* **TASK STATEMENT**:
Leave the pictures aside and copy all the data exactly.

THE RECORDS START

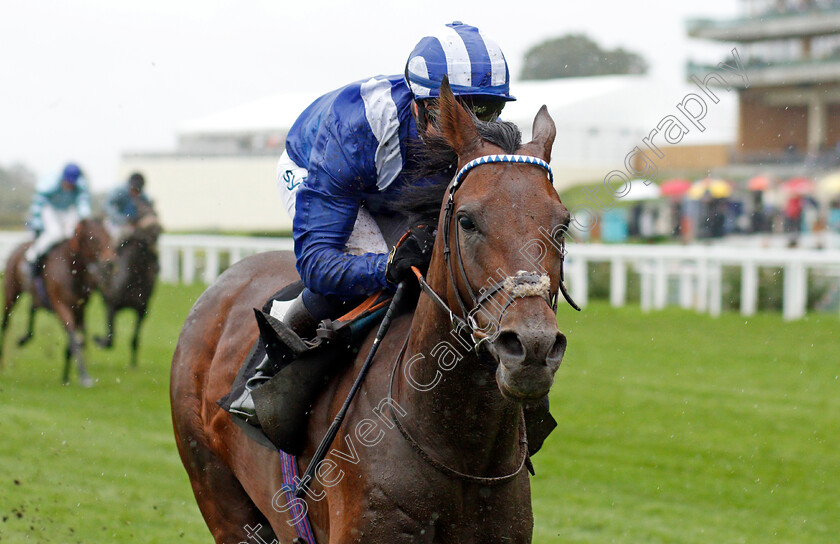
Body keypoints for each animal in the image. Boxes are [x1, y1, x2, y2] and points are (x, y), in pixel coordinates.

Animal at [0, 218, 115, 386]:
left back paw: (25, 338)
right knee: (5, 323)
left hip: (36, 296)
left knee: (32, 308)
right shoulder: (61, 305)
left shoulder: (80, 308)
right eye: (94, 239)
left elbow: (78, 340)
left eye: (109, 236)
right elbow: (73, 337)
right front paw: (84, 376)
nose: (110, 263)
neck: (72, 269)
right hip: (11, 292)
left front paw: (67, 376)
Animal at [95, 206, 161, 368]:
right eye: (148, 235)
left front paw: (133, 364)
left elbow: (134, 338)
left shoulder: (141, 310)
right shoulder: (112, 306)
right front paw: (99, 340)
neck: (132, 281)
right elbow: (110, 338)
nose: (157, 266)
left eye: (159, 233)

THE RECORDS END

* **OUTPUT FOR THIS EXERCISE**:
Body keypoints for each animal in the image. Boxes are [x1, y1, x2, y2] and points are (x, y), in pixel coordinates.

Animal at [0, 218, 115, 386]:
left back paw: (25, 338)
right knee: (5, 323)
left hip: (36, 296)
left knee: (32, 308)
right shoulder: (61, 305)
left shoulder: (80, 308)
right eye: (94, 239)
left elbow: (78, 340)
left eye: (109, 236)
right elbow: (73, 337)
right front paw: (84, 376)
nose: (110, 263)
neck: (72, 269)
right hip: (11, 292)
left front paw: (67, 376)
Animal at [95, 206, 161, 368]:
right eye: (148, 235)
left front paw: (133, 364)
left elbow: (134, 338)
left shoulder: (141, 310)
right shoulder: (112, 306)
right front paw: (99, 340)
neck: (132, 281)
right elbow: (110, 338)
nose: (157, 266)
left eye: (159, 233)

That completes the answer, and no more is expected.